En Ciencia Política se entiende por presidencia imperial cuando el poder ejecutivo, dígase específicamente el presidente, concentra un nivel excesivo de poder. El término fue acuñado por el historiador Arthur M. Schlesinger en su libro The Imperial Presidency de 1973. En él, describe las administraciones de Franklin D. Roosevelt y Richard Nixon.
Entre las características más importantes de la presidencia imperial destacan la supremacía del presidente sobre sobre los poderes Legislativo y Judicial, así como sobre los gobiernos estatales. Una segunda particularidad tiene que ver con la secrecía y la ausencia de rendición de cuentas, donde las decisiones importantes se toman sin transparencia y con limitada supervisión. A la larga, la consecuencia más grave de la presidencia imperial es la erosión democrática, dado que se facilita el abuso de poder y se ataca al corazón mismo del sistema político norteamericano, es decir a los pesos y contrapesos institucionales.
¿Podríamos caracterizar el segundo mandato de Trump como una presidencia imperial? Los factores parecen estar alineados para que esto ocurra. Trump se hizo de la Casa Blanca en las últimas elecciones, además el Partido Republicano controla el Senado y la Cámara de Representantes. Asimismo, apuntaló para sí una mayoría conservadora en la Corte Suprema. Por si fuera poco, su partido también ostenta 27 de las 50 en las gubernaturas.
Algunos politólogos estadounidenses señalan que durante su primer mandato, Trump también tuvo mayoría en el congreso bicameral y los pesos y contrapesos funcionaron, incluso dentro del Partido Republicano. Célebre fue aquella ocasión cuando el fallecido senador John McCain, emitió el voto decisivo en contra de derogar la Ley del Cuidado de Salud Asequible, frustrando los planes de Trump.
No obstante, desde mi perspectiva, la situación política hoy difiere a la del 2016. Primero porque el movimiento Make America Great Again (MAGA por sus siglas en inglés), se ha infiltrado en prácticamente todos los estamentos del Partido Republicano. Segundo, el culto a la personalidad se ha exacerbado entre los votantes y los legisladores pro Trump. Tercero, la experiencia adquirida. Ahora Trump y su equipo conocen mucho mejor las reglas no escritas de Washington, y eso les facilita sacar adelante su agenda. Y cuarto, la mayoría simple de la Corte Suprema también le es cercana y podría respaldar legalmente sus iniciativas.

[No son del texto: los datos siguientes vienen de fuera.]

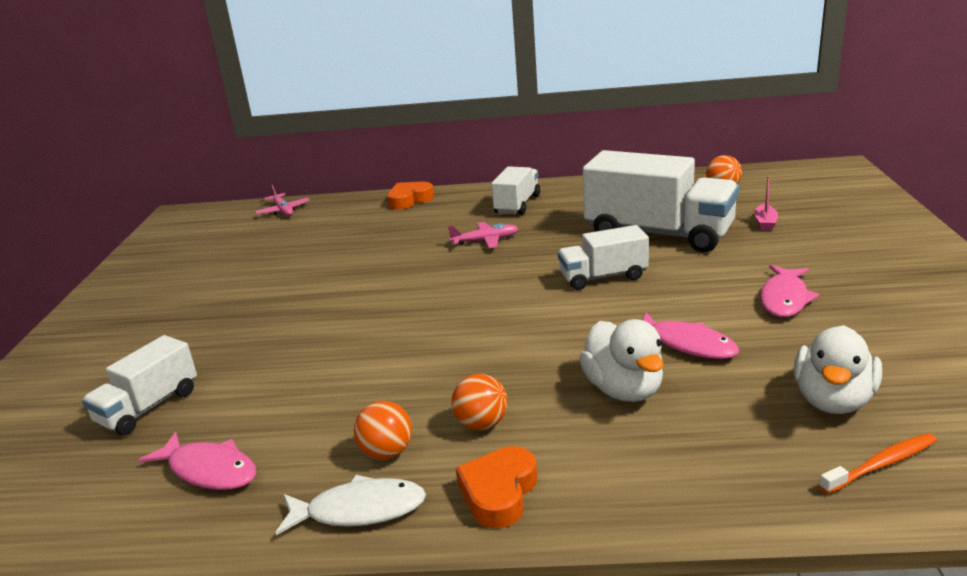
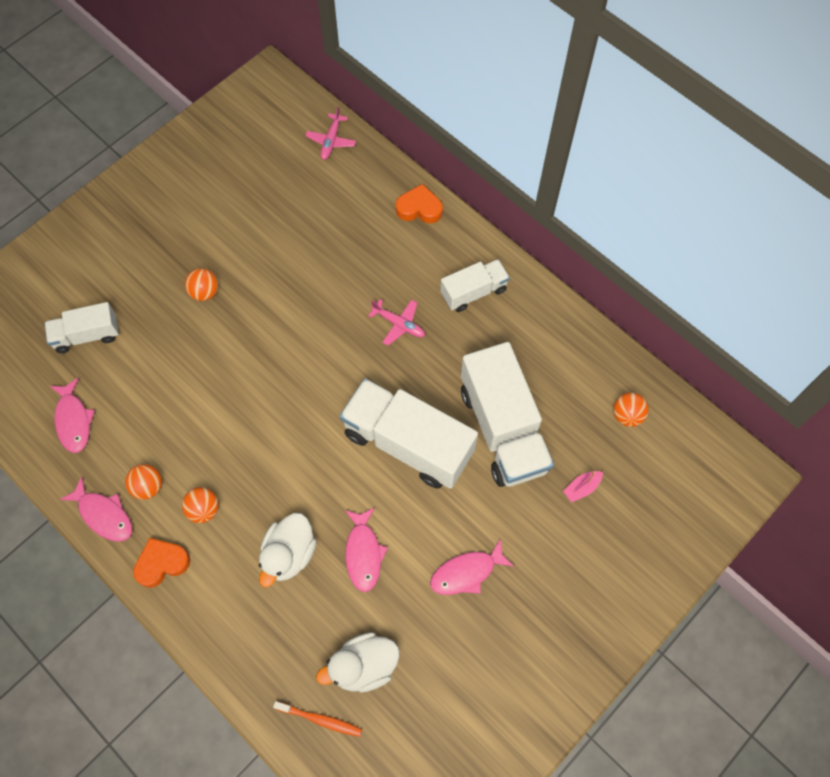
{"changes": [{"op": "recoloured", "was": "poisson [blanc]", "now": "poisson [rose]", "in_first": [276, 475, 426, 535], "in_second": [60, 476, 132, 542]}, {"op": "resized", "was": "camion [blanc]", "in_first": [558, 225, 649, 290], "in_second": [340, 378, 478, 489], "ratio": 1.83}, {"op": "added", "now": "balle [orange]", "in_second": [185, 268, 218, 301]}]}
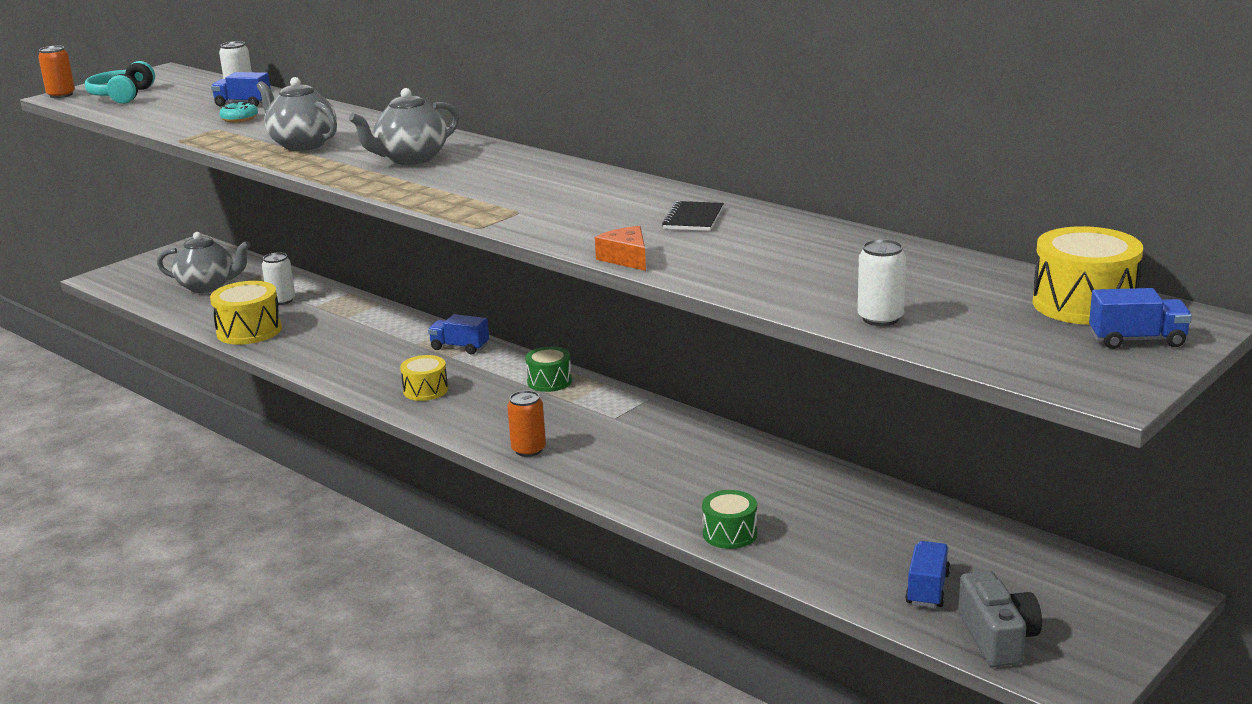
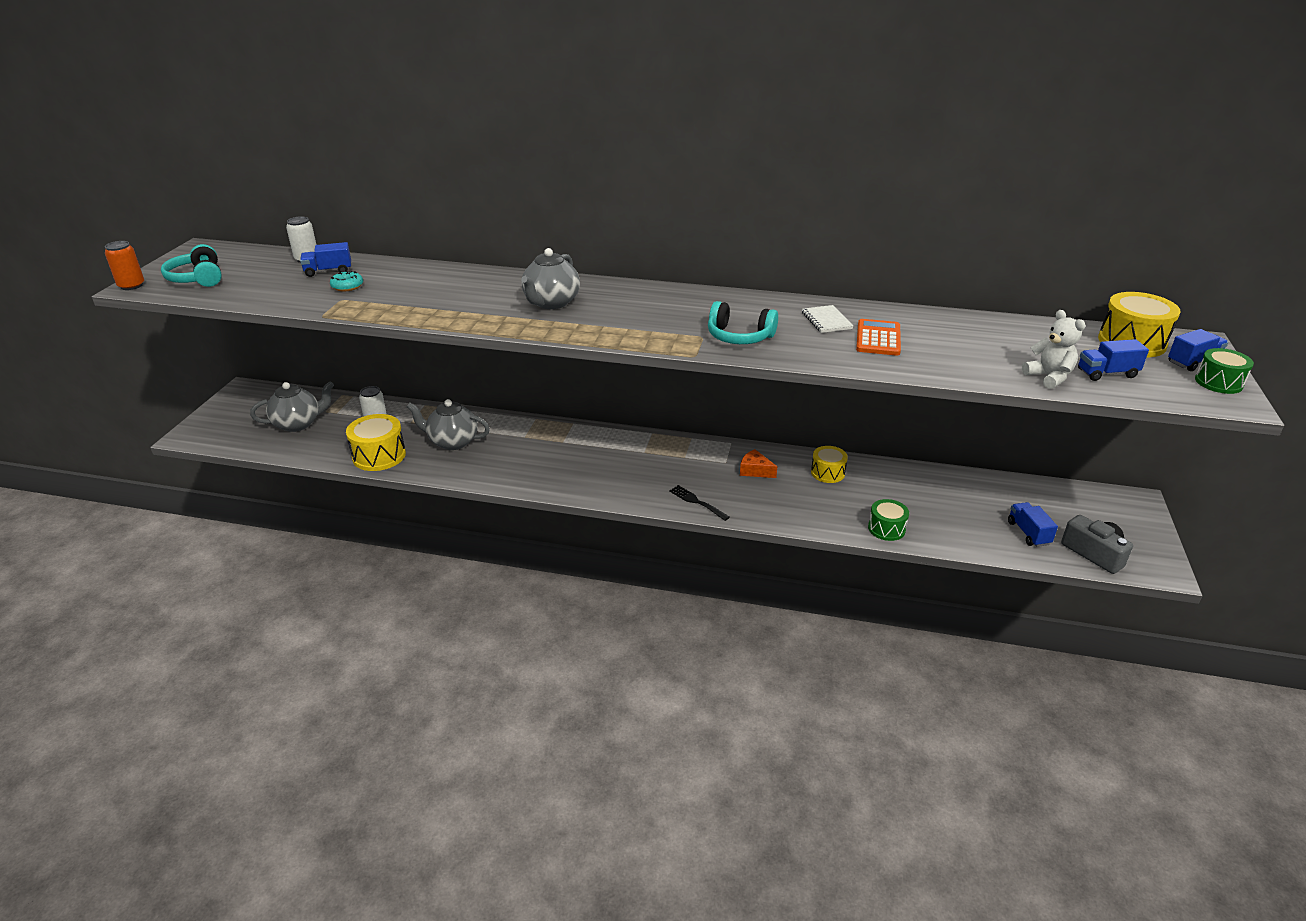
{"changes": [{"op": "moved", "was": "théière [gris]", "in_first": [257, 77, 337, 151], "in_second": [407, 399, 490, 450]}, {"op": "moved", "was": "tambour [jaune]", "in_first": [400, 355, 448, 401], "in_second": [811, 446, 848, 483]}, {"op": "moved", "was": "camion [bleu]", "in_first": [428, 314, 489, 354], "in_second": [1078, 339, 1149, 381]}, {"op": "replaced", "was": "canette [orange]", "now": "fourchette [noir]", "in_first": [507, 390, 546, 457], "in_second": [669, 485, 730, 521]}, {"op": "moved", "was": "tambour [vert]", "in_first": [525, 346, 572, 392], "in_second": [1195, 348, 1254, 394]}, {"op": "moved", "was": "fromage [orange]", "in_first": [595, 226, 646, 271], "in_second": [740, 449, 777, 478]}, {"op": "recoloured", "was": "carnet [noir]", "now": "carnet [blanc]", "in_first": [662, 201, 724, 231], "in_second": [802, 305, 853, 333]}, {"op": "replaced", "was": "canette [blanc]", "now": "ours en peluche [blanc]", "in_first": [858, 239, 906, 326], "in_second": [1022, 310, 1086, 389]}, {"op": "added", "now": "casque audio [turquoise]", "in_second": [708, 301, 778, 344]}, {"op": "added", "now": "calculatrice [orange]", "in_second": [856, 319, 901, 356]}]}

Es decir, los astros parecen favorecer al presidente electo para llevar a la práctica, prácticamente sin resistencia, sus tres principales promesas de campaña: las deportaciones masivas, que tendrían un impacto considerable en América Latina (vía remesas por ejemplo); la subida generalizada de aranceles, que podría significar una guerra comercial con China y; el desbaratamiento de las políticas de protección ambiental, con efectos considerables en la lucha contra el cambio climático.
A manera de conclusión, mientras la maquinaria republicana avanza cual aplanadora, el lado demócrata luce desconcertado. Todavía no se explican las causas de tan inexorable derrota y lanzan acusaciones contra Biden y Harris. Si bien es cierto que la responsabilidad del actual mandatario y su vicepresidenta es ineludible, lo cierto es que el problema parece mucho más profundo. Desde mi perspectiva, en una sociedad tan polarizada y en proceso de precarización como la estadounidense, la actual retórica demócrata ya no cala. Trump lleva la contienda al fango y las banderas reformistas, progresistas y gradualistas lucen insuficientes, desenfocadas e irrelevantes. El senador Bernie Sanders pone el dedo en la llaga, al señalar que el Partido Demócrata ha sido secuestrado por “grandes intereses económicos y consultores bien pagados”. Volveremos sobre este punto en una próxima entrega.